Randall Jarrell suggested we orient ourselves to a poem the way doctors might engage a patient: “…with an attitude that is a mixture of sharp intelligence and of willing emotional empathy, at once penetrating and generous.” But according to a study by J. Kenneth Arnette, Ph.D., pre-medical students begin medical training with “empathy deficits” which increase during a medical education that teaches detachment rather than generosity, and guides trainees to view people as “complex biophysical systems” rather than as individuals with their own personal histories. T.L. Luhrmann, an anthropologist, has described the way young doctors finish their internships “with new knowledge and a clear sense of the difference between doctor and patient: patients are the source of physical exhaustion, danger, and humiliation and doctors are superior and authoritative by virtue of their role.” Doctors in training (who literally have miles to go before they sleep), are nourished by the serpent of scientific knowledge, but when they learn to view the patient as “the enemy,” their loss of empathy deprives them of the wisdom to understand their patients’ suffering and shame.
Aaron Lazare, a psychiatrist and Chancellor at the University of Massachusetts Medical School, has written and lectured extensively about how shame and humiliation are universal affects people experience when they are sick. Poetry can help doctors become better healers because poems teach us to see the world from the emotional viewpoint of another person. As Steven Dobyns writes, “A poem is a window that hangs between two or more human beings who otherwise live in darkened rooms.” Poetry contains many of the aspirations doctors cherish, what Cesar Pavese called “an absolute will to see clearly,” and Czeslaw Milosz described as “the passionate pursuit of the real.” And after twenty five years as a doctor, I have come to experience the practice of medicine the way Pablo Neruda experienced poetry, a domain that includes “the decrees of touch, smell, taste, sight, hearing, the lust for justice, sexual desire, the sound of the ocean, nothing deliberately excluded, nothing deliberately accepted, entrance into the depth of things in a headlong act of love.”

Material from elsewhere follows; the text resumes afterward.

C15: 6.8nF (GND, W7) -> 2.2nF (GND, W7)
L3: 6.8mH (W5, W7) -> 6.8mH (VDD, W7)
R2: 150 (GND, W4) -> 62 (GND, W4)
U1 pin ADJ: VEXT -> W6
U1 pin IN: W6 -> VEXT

Once again, I hear my beleaguered colleagues remind me they have no time for ““a headlong act of love” when care must be provided at the rate of six patients per hour. But some of my most tender moments with patients have occurred when they brought poetry to their office visit: a poem they had written themselves, a quote from Shakespeare, or the work of a poet whose words captured their emotional predicament. One of my patients discovered the poem “Wild Geese” by Mary Oliver and recited it to me: “…You do not have to walk on your knees for a hundred miles through the desert, repenting. You only have to let the soft animal of your body love what it loves…” The gift of the poem allowed me to understand my patient’s struggle in a new and more powerful way.

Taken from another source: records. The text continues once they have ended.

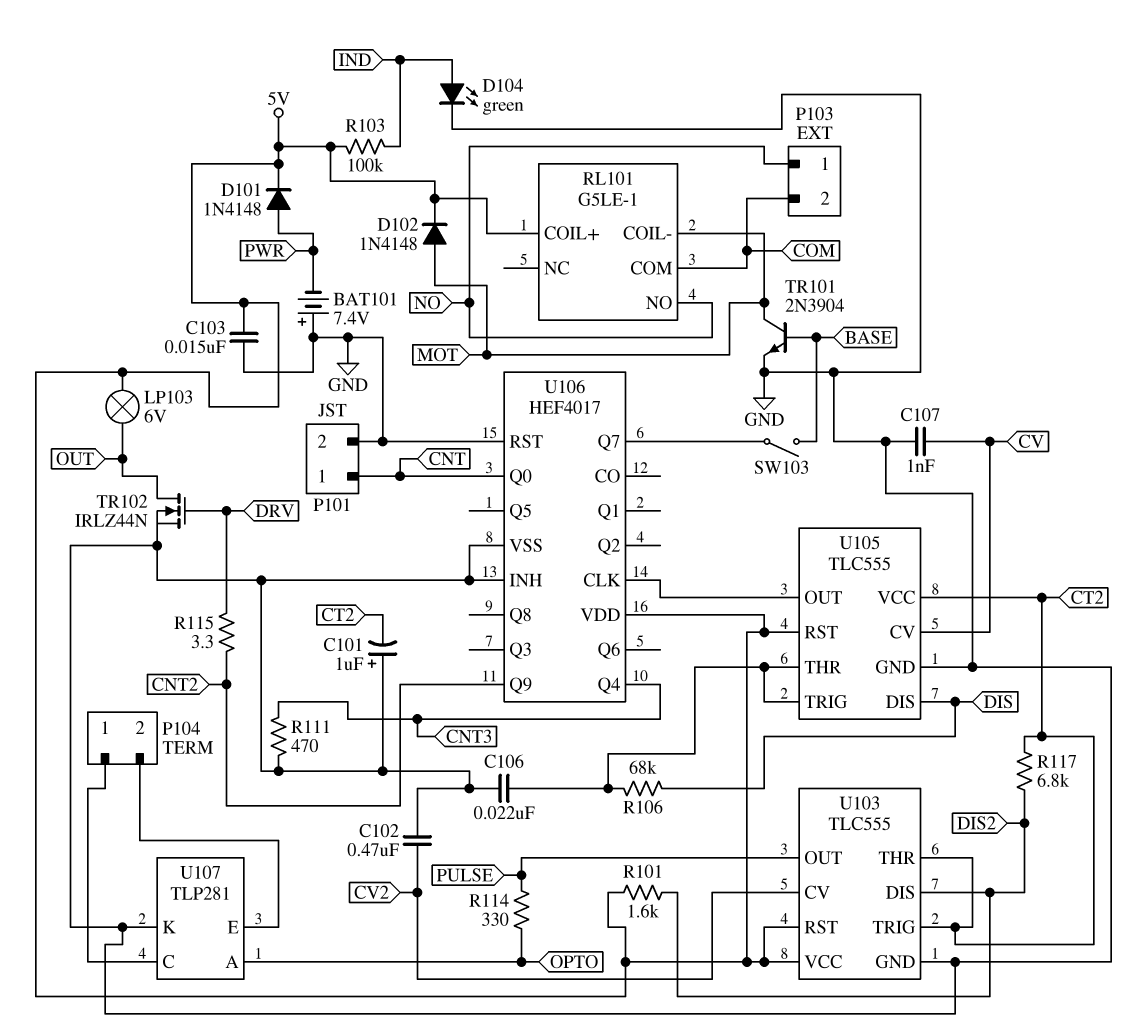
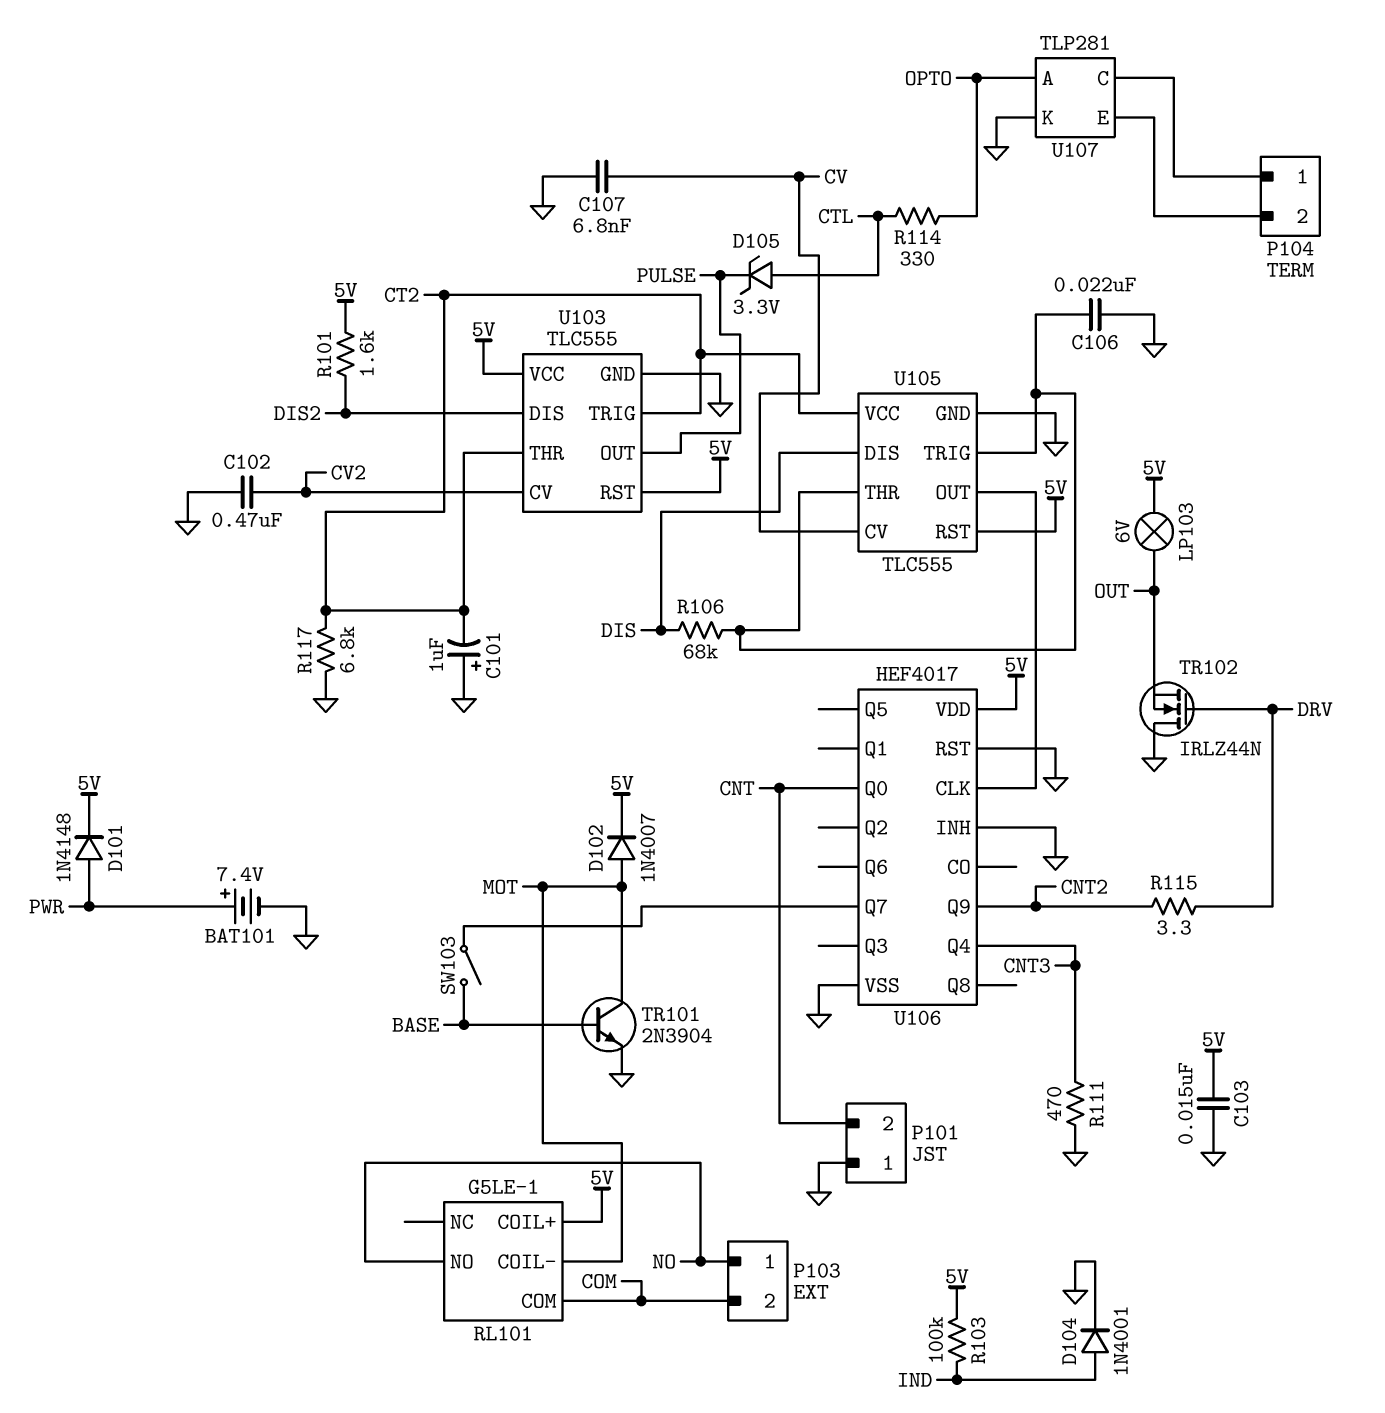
BAT101: 7.4V (plus GND, minus PWR) -> 7.4V (plus PWR, minus GND)
C107: 1nF (CV, GND) -> 6.8nF (CV, GND)
D102: diode 1N4148 (A MOT, K 5V) -> diode 1N4007 (A MOT, K 5V)
D104: LED green (A IND, K GND) -> diode 1N4001 (A IND, K GND)
D105: none -> zener 3.3V (A CTL, K PULSE)
P101 pin 1: CNT -> GND
P101 pin 2: GND -> CNT
R114: 330 (OPTO, PULSE) -> 330 (CTL, OPTO)
R117: 6.8k (CT2, DIS2) -> 6.8k (CT2, GND)
TR102: NMOS IRLZ44N (G DRV, D OUT, S GND) -> NMOS IRLZ44N (G DRV, D GND, S OUT)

So here are my prescriptions. For patients, choose a favorite poem (or a poem that describes your situation) and give it to your doctor at your next office visit. For doctors, remember that poetry is like treating patients, what Wallace Stevens called, “a response to the daily necessity of getting the world right.” Or consider Sir William Osler’s advice to doctors: “Nothing will sustain you more potently than the power to recognize in your humdrum routine…the true poetry of life.” And remember, as William Carlos Williams said, “If it ain’t a pleasure, it ain’t a poem.”